ECLI:NL:RVS:2011:BQ4611
Raad van State
- Hoger beroep
- H.G. Lubberdink
- M.G.J. Parkins de Vin
- C.J. Borman
- Rechtspraak.nl
Vernietiging van de intrekking van een verblijfsvergunning op basis van onjuiste identiteitsgegevens
In deze zaak heeft de Raad van State op 10 mei 2011 uitspraak gedaan in het hoger beroep van de minister van Justitie tegen een eerdere uitspraak van de rechtbank 's-Gravenhage. De zaak betreft de intrekking van een verblijfsvergunning voor bepaalde tijd die aan een vreemdeling was verleend. De staatssecretaris van Justitie had de vergunning ingetrokken op basis van onjuiste identiteitsgegevens die de vreemdeling had verstrekt. De vreemdeling had de gelegenheid gekregen om zijn werkelijke identiteit te herstellen, maar had deze kans niet benut. De Raad van State oordeelde dat de staatssecretaris bevoegd was om de vergunning in te trekken, omdat de vreemdeling onjuiste gegevens had verstrekt en had nagelaten om zijn identiteit te corrigeren.

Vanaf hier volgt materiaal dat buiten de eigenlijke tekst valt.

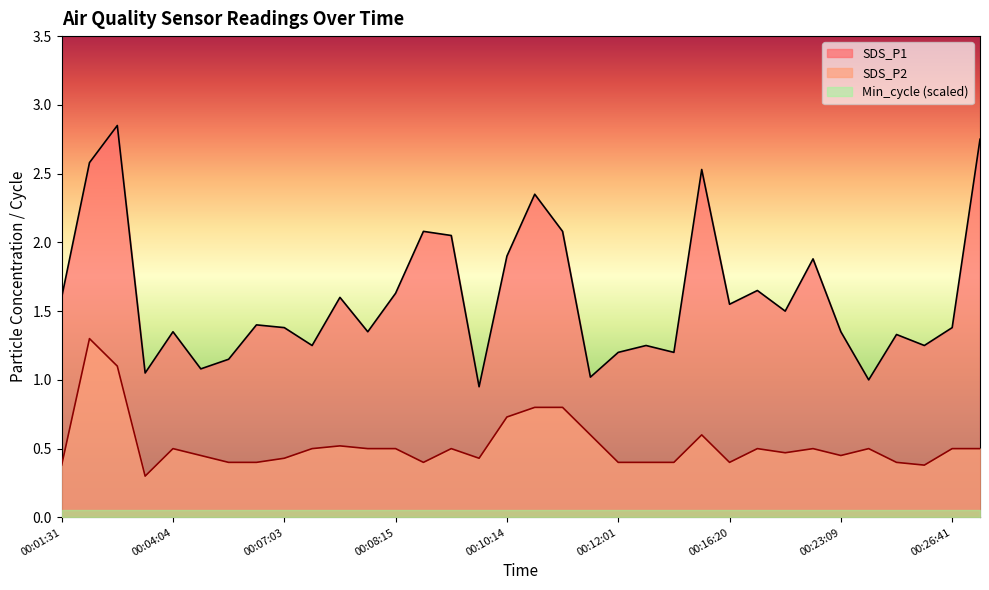

Which series has the largest total across all categories?

SDS_P1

De rechtbank had eerder geoordeeld dat de intrekking onterecht was, maar de Raad van State vernietigde deze uitspraak. De Raad benadrukte dat de vreemdeling verantwoordelijk was voor het verstrekken van correcte informatie en dat de staatssecretaris de gevolgen van de afweging van de vreemdeling om zijn identiteit niet te herstellen voor diens rekening kon laten. De uitspraak bevestigt de bevoegdheid van de staatssecretaris om verblijfsvergunningen in te trekken op basis van onjuiste gegevens, en onderstreept het belang van correcte identiteitsinformatie in het vreemdelingenrecht.